2007.10.04

Francis Borelli

Il y a ceux qui s'en vont bouffer les pissenlits par la racine, et il y a Francis Borelli, tout juste parti embrasser la pelouse par la racine.

Daniel Hechter mis à part, le Paris Saint Germain n'aura finalement connu que trois présidents et Francis Borelli demeure encore aujourd'hui le premier d'entre eux : Michel Denisot a réussi à apporter le meilleur de Canal+ et Alain Cayzac à préserver depuis les les premiers jours le meilleur du club pour lui redonner une âme, mais c'est Borelli qui, aux yeux du grand public, aura appris au PSG à gagner des trophées et à conquérir le coeur des supporters.

Le pied noir à la crinière blanche a aussi apporté de splendides rayons de soleil à l'AS Cannes (retrouvant un temps son très cher Luis parti au Matra), mais son nom restera à jamais attaché au club de la Capitale dont il fut un pilier dès la création et qu'il a contribué à façonner à son image : flamboyant, communicant, tchatcheur et chaleureux, amoureux du jeu et des artistes qui le subliment, ouvert sur le monde, résolument humaniste et multiculturel. Avec la touche de folie des grands soirs de coupe.

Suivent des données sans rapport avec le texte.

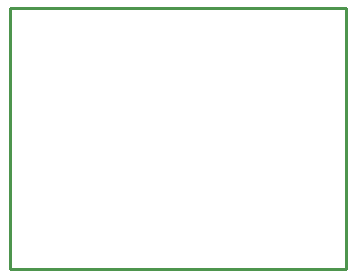
<source format=gbr>
%FSTAX23Y23*%
%MOIN*%
%SFA1B1*%

%IPPOS*%
%ADD12C,0.010000*%
%LNdrv8833_dev_mechanical_1-1*%
%LPD*%
G54D12*
X0Y0D02*
X0112D01*
Y0087*
X0D02*
X0112D01*
X0Y0D02*
Y0087D01*
M02*
</source>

Je ne croiserai plus cet éternel jeune homme promenant son chien à quelques encablures du Parc, mais Francis Borelli est parti le 2 octobre 2007 en sachant son club en Ligue 1 et en de bonnes mains : si Cayzac a pris son temps pour récuperer la toque blanche et le poste de son ami et il n'aura jamais le même timbre de voix ni le même style exubérant, il rayonne du même amour du jeu et du club. Et il l'incarne tout autant avec une classe bien à lui.

 

 

 

2007.01.07

Bravitude et zen attitude

Pour préparer au mieux la venue des crocodiles nîmois au Parc, Alain Cayzac a fait appel à un crocodile des courts, Yannick Noah. Dix ans après sa Rapid intervention contre Vienne, l'ex vainqueur de Roland Garros signe même pour un bail de plusieurs mois.

Les spécialistes de tennis noteront que Noah ne jouait pas en Lacoste et n'avait pas vraiment le jeu d'un crocodile de fond de court, mais la partie s'annonce plus facile qu'une finale de Coupe d'Europe. Si la Coupe Dévisse à domicile contre un club de CFA, c'est à désespérer le bilan court.

En 1996, Luis Fernandez avait dû accepter l'intrusion du showman à contre coeur mais aujourd'hui, le malin Guy Lacombe présente la chose comme si le Docteur Noah avait été invité au chevet du président du PSG, un peu déprimé ces derniers temps. Le club, les joueurs et le staff se portent comme un charme, merci pour eux. Avec leur talent et leur "bravitude", il soulèveront des montagnes et triompheront des plus hautes murailles... en attendant qu'un autre vieux grognard de la finale au Stade du Roi Baudouin prenne le relais (Paul Le Guen ?).